1st Lt. Cecil Piazza of Company A, 1088th En. Bn. has played an active role in bringing the new addition to the 256th Brigade Combat Team. He explained how the machine works.
"It (the Buffalo) is equipped with a 30-foot extension, called an Ironclaw, which is operated from within the vehicle. Once an IED is spotted by a route clearance team, it can be investigated without getting physically on the ground to look at it."
The operator uses the Ironclaw to probe debris and dirt from around the questionable device and also has an extra set of eyes mounted on top to help decipher the identity of the object. Working hand in hand with a television screen inside the vehicle, a 200X Zoom video camera has a bird's eye view of everything. According to Spc. Chris Johnson from Iowa, La., it has the capability to help the crew see clearly.
"Yesterday I was familiarizing myself with the camera, and I zoomed in on a Soldier who was working in that building over there in the motor pool."
The building in question was more than 150 yards away.
The Buffalo seats six, with the driver and operator at the front and the four remaining Soldiers behind them designated for "eyes." The crew is seated about 10 to 12 feet off of the ground and will also have access to an extra set of searchlights that are maneuvered from inside the vehicle. With the lights, the camera, and the 30- foot "arm," they will be able to search anywhere they feel there is a threat.

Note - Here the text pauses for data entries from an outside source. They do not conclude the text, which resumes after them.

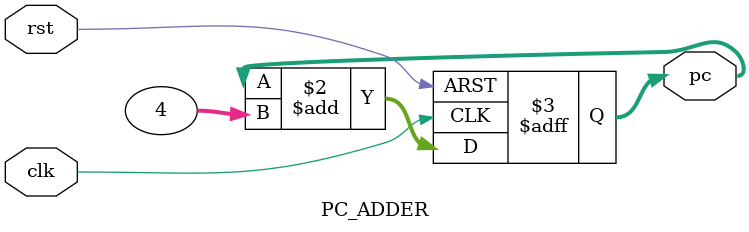
<source format=v>
module PC_ADDER(
    input  clk,
    input  rst,
    output reg [31:0] pc
);

always @(posedge clk or posedge rst) begin
    if (rst) begin
        pc <= 0;
    end else begin
        pc <= pc + 4;
    end
end

endmodule

</source>
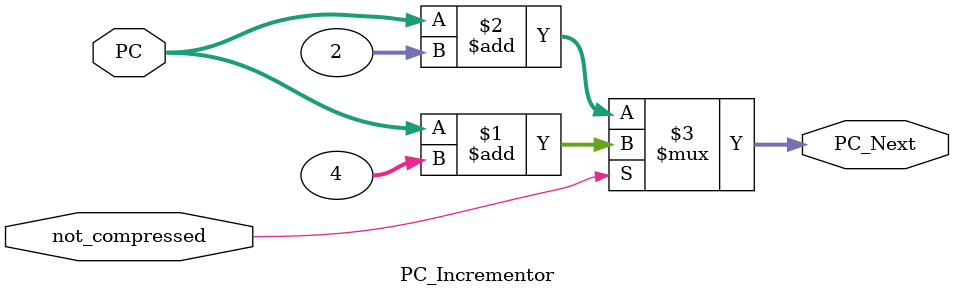
<source format=v>
/*******************************************************************
*
* Module: PC_Incrementor.v
* Project: Pegasus
* Author: Arig Mostafa, areeg.mostafa@aucegypt.edu
* Description: This module increments the PC based on the instruction
*
* Change history: 05/11/18 – Module istantiation
*                 05/11/18 – Added the fact that if its an illegal
*                           instruction increment by 4 instead using ~|
*                 07/11/18 - Faisal changed the input from an instruction to a signal
**********************************************************************/

`timescale 1ns / 1ps
module PC_Incrementor(
            input not_compressed, 
            input[31:0] PC,
            output[31:0] PC_Next
        );

 assign PC_Next = not_compressed ? PC + 4 : PC + 2;

endmodule


</source>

Piazza says he and his men received a course on the specifications and operations of the Buffalo. They were trained by the 458th Engineers and received classroom instruction, as well as on-the-job training. They were afforded the opportunity to go with the team on missions, and about 75 percent of what they learned was from actually conducting route clearance in the area of operation. Since his unit's main mission has been to escort EOD, Piazza feels that there is no one better for the job than he and his men.
"We know every single route in the brigade's area of operation," he said, "we know the trends, and we know the patterns and habits like the backs of our hands."
Based on the intelligence gathered through patrol debriefings and information sent down to the company level, the Buffalo will be tasked out to the desired patrols. This is the most recent example of the Tiger Brigade receiving the latest high-tech equipment to help battle the war on terror. The Buffalo's purpose is to keep Soldiers protected from IEDs. Piazza and the A Company Soldiers will accompany the patrolling units, and he has faith that this will prove to be a viable asset.
"In light of the activity and tragedies in December and January, the Buffalo will be a great asset and resource for the brigade to have," he said.